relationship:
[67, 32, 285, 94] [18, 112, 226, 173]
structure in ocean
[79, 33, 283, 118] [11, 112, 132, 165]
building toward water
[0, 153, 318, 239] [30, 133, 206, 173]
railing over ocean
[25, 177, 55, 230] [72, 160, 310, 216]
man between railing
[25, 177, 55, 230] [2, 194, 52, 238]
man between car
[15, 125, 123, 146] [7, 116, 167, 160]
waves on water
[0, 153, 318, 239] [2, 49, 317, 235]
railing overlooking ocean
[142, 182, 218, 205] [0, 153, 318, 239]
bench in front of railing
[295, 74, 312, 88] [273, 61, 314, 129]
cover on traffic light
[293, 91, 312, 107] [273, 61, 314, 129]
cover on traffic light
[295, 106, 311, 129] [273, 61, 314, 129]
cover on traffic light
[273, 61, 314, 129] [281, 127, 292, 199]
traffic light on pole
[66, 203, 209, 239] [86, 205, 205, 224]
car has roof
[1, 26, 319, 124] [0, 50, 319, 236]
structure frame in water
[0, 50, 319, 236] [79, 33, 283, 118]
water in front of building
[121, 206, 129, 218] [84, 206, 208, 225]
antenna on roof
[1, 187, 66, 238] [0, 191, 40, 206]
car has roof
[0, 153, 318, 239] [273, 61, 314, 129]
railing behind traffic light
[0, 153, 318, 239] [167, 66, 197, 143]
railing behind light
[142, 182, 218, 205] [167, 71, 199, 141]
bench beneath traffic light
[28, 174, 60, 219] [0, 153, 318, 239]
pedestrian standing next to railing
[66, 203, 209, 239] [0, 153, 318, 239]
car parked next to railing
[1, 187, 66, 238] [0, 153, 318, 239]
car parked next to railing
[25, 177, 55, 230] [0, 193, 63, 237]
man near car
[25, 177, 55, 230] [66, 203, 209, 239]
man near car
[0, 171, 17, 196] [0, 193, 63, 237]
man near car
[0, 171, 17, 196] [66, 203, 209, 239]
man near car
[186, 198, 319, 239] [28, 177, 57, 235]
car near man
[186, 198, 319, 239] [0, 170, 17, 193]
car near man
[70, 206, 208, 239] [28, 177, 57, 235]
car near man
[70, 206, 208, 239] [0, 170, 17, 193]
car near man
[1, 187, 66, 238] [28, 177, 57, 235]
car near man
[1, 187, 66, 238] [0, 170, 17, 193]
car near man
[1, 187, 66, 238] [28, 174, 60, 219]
★ ★ ★ ★ ★ ★ ★
[Work required]: Rewrite every line of the records above as a JSON list of strings, one string per line, skipping any blank lines.

[Final answer]:
[
  "relationship:",
  "[67, 32, 285, 94] [18, 112, 226, 173]",
  "structure in ocean",
  "[79, 33, 283, 118] [11, 112, 132, 165]",
  "building toward water",
  "[0, 153, 318, 239] [30, 133, 206, 173]",
  "railing over ocean",
  "[25, 177, 55, 230] [72, 160, 310, 216]",
  "man between railing",
  "[25, 177, 55, 230] [2, 194, 52, 238]",
  "man between car",
  "[15, 125, 123, 146] [7, 116, 167, 160]",
  "waves on water",
  "[0, 153, 318, 239] [2, 49, 317, 235]",
  "railing overlooking ocean",
  "[142, 182, 218, 205] [0, 153, 318, 239]",
  "bench in front of railing",
  "[295, 74, 312, 88] [273, 61, 314, 129]",
  "cover on traffic light",
  "[293, 91, 312, 107] [273, 61, 314, 129]",
  "cover on traffic light",
  "[295, 106, 311, 129] [273, 61, 314, 129]",
  "cover on traffic light",
  "[273, 61, 314, 129] [281, 127, 292, 199]",
  "traffic light on pole",
  "[66, 203, 209, 239] [86, 205, 205, 224]",
  "car has roof",
  "[1, 26, 319, 124] [0, 50, 319, 236]",
  "structure frame in water",
  "[0, 50, 319, 236] [79, 33, 283, 118]",
  "water in front of building",
  "[121, 206, 129, 218] [84, 206, 208, 225]",
  "antenna on roof",
  "[1, 187, 66, 238] [0, 191, 40, 206]",
  "car has roof",
  "[0, 153, 318, 239] [273, 61, 314, 129]",
  "railing behind traffic light",
  "[0, 153, 318, 239] [167, 66, 197, 143]",
  "railing behind light",
  "[142, 182, 218, 205] [167, 71, 199, 141]",
  "bench beneath traffic light",
  "[28, 174, 60, 219] [0, 153, 318, 239]",
  "pedestrian standing next to railing",
  "[66, 203, 209, 239] [0, 153, 318, 239]",
  "car parked next to railing",
  "[1, 187, 66, 238] [0, 153, 318, 239]",
  "car parked next to railing",
  "[25, 177, 55, 230] [0, 193, 63, 237]",
  "man near car",
  "[25, 177, 55, 230] [66, 203, 209, 239]",
  "man near car",
  "[0, 171, 17, 196] [0, 193, 63, 237]",
  "man near car",
  "[0, 171, 17, 196] [66, 203, 209, 239]",
  "man near car",
  "[186, 198, 319, 239] [28, 177, 57, 235]",
  "car near man",
  "[186, 198, 319, 239] [0, 170, 17, 193]",
  "car near man",
  "[70, 206, 208, 239] [28, 177, 57, 235]",
  "car near man",
  "[70, 206, 208, 239] [0, 170, 17, 193]",
  "car near man",
  "[1, 187, 66, 238] [28, 177, 57, 235]",
  "car near man",
  "[1, 187, 66, 238] [0, 170, 17, 193]",
  "car near man",
  "[1, 187, 66, 238] [28, 174, 60, 219]"
]